At first glance, I thought I had just parked over a space with tons of glass. My shift did start at 8 am and it was daylight savings meaning that for my body it was still seven, and for my mind, it was way too early to be working properly and actually notice the details of the parking space I had chosen. So when I finished my shift and walked out to my car at noon and saw all the glass I immediately just thought it was a broken beer bottle, remnants of someone's crazy night, shattered all over my parking space. It wasn’t even until I unlocked my driver’s side door that I realized my car had been broken into. Glass everywhere, my belongings shifted, and my backpack gone. I think at first I was more in shock. Obviously upset, but mainly I felt violated. Knowing my belongings had been taken by a stranger who probably did not know me, was a disturbing feeling. I tried so hard to be positive and look on the bright side. I wasn’t hurt, my purse wasn’t in the car, no money was taken, and it’s an easily fixable issue. I have amazing friends and family who went out of there way to help. I kept thinking “it’s not that bad, don’t get worked up over it” and then I realized there is absolutely nothing wrong with being upset over my car being broken into. There is nothing wrong with getting angry, or even just wanting to be alone for a bit and figure it all out. I think that is such a misconception when it comes to being a positive individual. People assume that positive people have no bad days and are never in a bad mood, but the truth is getting upset and angry are valid feelings, it’s what we do with those feelings that matters. Positive people get upset too, but it doesn’t control their life. In fact, it’s adds to a long list of experiences that makes us stronger people than we think we are.

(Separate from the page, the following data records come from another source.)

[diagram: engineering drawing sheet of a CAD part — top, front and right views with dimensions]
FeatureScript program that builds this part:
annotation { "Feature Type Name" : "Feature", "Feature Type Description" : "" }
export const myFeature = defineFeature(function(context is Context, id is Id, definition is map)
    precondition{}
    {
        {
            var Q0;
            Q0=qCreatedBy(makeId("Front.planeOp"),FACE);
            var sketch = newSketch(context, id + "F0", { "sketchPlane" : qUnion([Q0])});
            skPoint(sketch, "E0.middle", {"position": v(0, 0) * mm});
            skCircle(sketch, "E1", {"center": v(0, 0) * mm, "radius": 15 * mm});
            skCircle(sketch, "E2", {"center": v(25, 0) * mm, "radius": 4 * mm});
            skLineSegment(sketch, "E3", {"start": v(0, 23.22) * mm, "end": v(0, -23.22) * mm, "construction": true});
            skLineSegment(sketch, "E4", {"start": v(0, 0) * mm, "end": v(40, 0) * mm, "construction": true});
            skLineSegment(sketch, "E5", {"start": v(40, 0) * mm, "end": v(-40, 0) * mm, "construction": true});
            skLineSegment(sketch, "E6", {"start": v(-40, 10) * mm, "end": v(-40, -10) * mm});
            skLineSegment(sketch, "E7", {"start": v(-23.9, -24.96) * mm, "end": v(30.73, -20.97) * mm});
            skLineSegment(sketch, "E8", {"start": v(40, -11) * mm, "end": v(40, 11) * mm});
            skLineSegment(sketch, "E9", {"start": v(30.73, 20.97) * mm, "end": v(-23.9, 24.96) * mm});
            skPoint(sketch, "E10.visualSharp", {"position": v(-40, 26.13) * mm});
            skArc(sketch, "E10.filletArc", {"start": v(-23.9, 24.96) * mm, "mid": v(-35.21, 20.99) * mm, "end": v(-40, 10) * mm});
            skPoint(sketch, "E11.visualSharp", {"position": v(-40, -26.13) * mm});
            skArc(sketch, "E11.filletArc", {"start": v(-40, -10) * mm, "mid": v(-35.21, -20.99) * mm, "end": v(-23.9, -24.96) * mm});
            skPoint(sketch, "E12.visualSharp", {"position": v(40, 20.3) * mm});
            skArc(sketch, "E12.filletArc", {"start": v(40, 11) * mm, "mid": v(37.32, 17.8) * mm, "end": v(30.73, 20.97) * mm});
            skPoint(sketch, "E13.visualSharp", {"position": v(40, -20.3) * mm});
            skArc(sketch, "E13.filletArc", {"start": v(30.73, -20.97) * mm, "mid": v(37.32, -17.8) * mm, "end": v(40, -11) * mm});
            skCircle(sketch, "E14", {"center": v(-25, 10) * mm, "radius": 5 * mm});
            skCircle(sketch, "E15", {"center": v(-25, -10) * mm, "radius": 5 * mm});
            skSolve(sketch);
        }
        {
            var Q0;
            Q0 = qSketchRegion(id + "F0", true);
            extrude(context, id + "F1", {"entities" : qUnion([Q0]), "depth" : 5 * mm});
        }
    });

I now know how to file a police report, I know someone who can fix broken windows for a very fair price, and I know to never, ever leave anything valuable in my car. I also know in times of sadness I can consume very large amounts of guava grapefruit sorbet, and that I also have some of the greatest human beings in my life that made today go by smoothly and filled it with love.

And to the person who stole my backpack, I hope you enjoy my theatre notes, my educational psychology book and my Eos lip balm. Also, there's a Clif bar in the front zipper, knock yourself out.



Happy Sunday xoxox

1 comment:

  1. That’s true. That feeling of knowing someone broke your car window and stole your things is terrifying. Good thing you never left any valuables in your car. Somehow, this lessened your worries and stress. At the very least, you only had to worry about the repairs of your car, rather than track down and replace was was lost. Take care!